CPD officer: 'Other means' of detaining school kids aside from handcuffs

COLUMBUS, GA (WTVM) - A Columbus Police Department official says children who act out in class would not be put in handcuffs like the one seen in a video that's now at the center of a lawsuit.

Parents across the country are outraged after seeing a video of an 8-year-old boy handcuffed by a Kenton County, KY sheriff's deputy.

The deputy, Kevin Sumner, used handcuffs to restrain a child with ADHD inside his classroom at Latonia Elementary School in Covington, KY. The handcuffs were placed around the biceps of the child because they were too large to fit around his wrists.

Deputy Sumner now faces a lawsuit filed by the Children's Law Center and the American Civil Liberties Union which claims Sumner violated the Americans with Disabilities Act by handcuffing a disabled student.

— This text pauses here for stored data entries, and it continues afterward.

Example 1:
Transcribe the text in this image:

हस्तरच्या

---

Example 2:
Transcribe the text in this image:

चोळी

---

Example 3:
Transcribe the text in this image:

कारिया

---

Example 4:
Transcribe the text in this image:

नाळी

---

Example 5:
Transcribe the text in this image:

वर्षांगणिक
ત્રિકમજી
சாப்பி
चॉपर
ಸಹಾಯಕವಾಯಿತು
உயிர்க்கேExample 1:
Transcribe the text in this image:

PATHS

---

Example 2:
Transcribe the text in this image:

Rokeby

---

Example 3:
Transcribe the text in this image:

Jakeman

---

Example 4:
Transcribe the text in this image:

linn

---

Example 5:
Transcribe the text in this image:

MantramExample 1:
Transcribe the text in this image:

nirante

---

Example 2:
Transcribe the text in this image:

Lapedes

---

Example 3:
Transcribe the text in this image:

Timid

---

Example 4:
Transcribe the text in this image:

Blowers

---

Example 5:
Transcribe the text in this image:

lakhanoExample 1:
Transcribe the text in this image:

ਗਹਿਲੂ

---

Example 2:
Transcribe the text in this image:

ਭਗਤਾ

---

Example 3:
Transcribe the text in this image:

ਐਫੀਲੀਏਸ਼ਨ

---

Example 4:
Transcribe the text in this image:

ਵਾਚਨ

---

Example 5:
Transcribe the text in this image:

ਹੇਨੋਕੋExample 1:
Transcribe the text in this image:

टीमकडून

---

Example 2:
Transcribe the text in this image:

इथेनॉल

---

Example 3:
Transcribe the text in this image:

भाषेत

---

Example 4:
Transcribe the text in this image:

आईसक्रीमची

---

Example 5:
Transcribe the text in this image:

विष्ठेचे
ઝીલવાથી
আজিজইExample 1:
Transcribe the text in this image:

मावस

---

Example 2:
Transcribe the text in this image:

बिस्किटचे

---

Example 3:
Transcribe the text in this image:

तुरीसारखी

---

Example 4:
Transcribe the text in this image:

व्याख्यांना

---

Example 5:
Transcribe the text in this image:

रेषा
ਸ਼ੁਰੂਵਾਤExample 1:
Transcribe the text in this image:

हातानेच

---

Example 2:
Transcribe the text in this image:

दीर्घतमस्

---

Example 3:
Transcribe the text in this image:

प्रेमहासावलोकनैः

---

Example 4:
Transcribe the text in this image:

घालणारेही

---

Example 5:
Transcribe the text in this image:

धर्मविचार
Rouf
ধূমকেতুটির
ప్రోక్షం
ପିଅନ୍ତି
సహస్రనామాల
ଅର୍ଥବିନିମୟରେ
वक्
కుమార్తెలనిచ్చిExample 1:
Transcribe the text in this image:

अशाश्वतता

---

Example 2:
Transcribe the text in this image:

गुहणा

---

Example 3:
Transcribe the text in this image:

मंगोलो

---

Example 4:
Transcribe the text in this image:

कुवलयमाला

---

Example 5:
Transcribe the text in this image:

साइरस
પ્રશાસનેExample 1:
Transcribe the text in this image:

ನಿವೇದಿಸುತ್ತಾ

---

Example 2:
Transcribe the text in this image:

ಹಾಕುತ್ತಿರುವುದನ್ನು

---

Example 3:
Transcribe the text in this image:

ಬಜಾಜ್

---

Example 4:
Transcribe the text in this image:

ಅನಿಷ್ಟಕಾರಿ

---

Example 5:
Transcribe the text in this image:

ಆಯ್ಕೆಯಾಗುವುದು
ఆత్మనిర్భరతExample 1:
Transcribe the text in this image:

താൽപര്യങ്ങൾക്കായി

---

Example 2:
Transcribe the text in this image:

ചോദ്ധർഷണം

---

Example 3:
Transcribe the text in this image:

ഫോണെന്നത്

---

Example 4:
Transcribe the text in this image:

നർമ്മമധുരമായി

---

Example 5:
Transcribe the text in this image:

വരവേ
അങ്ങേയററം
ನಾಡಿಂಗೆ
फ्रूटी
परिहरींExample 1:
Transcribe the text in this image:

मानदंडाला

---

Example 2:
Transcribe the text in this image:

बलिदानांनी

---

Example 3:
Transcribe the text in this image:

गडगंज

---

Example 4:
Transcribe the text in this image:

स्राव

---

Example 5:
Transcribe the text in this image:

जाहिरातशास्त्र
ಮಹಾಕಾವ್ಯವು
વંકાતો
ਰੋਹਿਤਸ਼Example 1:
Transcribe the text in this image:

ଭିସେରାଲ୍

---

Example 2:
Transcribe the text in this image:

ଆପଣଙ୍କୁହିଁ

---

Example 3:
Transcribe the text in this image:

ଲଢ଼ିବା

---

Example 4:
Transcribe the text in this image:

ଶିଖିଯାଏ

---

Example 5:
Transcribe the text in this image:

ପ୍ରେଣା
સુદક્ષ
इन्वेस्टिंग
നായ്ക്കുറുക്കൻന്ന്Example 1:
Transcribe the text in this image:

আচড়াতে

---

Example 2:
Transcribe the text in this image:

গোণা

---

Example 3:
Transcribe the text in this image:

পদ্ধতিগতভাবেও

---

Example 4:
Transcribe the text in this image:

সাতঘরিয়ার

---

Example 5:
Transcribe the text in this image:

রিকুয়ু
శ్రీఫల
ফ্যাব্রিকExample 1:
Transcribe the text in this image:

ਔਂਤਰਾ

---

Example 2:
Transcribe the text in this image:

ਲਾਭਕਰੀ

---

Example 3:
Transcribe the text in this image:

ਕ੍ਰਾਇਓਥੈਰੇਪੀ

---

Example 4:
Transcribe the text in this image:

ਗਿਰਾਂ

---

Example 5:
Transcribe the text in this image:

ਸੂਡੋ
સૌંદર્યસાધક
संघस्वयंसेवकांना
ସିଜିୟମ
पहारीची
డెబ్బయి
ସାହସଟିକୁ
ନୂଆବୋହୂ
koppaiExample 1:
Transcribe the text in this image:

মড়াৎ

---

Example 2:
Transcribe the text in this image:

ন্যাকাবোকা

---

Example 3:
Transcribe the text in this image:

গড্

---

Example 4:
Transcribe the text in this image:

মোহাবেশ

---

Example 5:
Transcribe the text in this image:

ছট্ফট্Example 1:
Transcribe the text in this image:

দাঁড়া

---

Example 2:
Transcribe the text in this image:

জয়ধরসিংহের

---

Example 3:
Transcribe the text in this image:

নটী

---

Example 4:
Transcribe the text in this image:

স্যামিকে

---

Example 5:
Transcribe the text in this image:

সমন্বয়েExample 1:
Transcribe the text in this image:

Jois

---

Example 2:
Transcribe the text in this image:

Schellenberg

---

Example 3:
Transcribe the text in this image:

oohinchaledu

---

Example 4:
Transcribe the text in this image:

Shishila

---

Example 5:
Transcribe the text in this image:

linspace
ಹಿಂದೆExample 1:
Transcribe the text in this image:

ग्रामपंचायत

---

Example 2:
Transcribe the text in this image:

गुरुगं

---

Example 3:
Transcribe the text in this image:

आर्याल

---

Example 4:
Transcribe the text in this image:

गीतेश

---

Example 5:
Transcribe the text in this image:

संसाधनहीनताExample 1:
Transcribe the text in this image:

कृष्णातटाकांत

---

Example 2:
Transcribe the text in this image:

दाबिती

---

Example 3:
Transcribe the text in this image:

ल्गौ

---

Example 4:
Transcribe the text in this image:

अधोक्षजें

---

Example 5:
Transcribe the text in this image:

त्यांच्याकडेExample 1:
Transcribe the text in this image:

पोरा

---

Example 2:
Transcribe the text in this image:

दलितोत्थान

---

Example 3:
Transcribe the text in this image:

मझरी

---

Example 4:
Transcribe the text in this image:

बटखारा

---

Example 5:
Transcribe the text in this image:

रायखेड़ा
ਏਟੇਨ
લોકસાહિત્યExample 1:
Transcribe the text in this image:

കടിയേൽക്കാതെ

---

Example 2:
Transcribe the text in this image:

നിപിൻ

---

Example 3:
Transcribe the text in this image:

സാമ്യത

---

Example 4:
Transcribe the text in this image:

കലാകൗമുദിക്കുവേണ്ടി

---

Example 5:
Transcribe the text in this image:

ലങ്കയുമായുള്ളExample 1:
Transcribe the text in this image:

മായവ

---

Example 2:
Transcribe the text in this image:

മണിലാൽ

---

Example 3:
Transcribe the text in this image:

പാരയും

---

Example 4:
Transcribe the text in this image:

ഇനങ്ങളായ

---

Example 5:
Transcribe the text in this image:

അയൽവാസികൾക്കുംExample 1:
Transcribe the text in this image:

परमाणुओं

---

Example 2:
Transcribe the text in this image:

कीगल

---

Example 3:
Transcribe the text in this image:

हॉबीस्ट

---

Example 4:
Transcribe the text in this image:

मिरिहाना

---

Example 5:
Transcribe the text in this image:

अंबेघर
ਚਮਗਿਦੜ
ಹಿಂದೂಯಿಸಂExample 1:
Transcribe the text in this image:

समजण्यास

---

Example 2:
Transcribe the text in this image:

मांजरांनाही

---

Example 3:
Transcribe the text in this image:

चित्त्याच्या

The incident was captured on video by a school worker and has since gone viral, causing many people to question if the Deputy went too far.

Columbus Police Corporal Bruce Robinson says physical restraint is not necessary when dealing with 8- and 9-year-old children.

"There are other means of restraining a child other than handcuffing him with his arms to the back," Robinson said.

He also says he does not agree with the Deputy's actions.

"I assume that he would be relieved of duty," Robinson said.

Kenton County Deputy Sumner is accused of disciplining another student in a similar matter in the fall of 2014.

The complaint filed against Sumner is requesting changes to their current policies, more training for school resource officers who deal with special needs children and monetary damages against Sumner.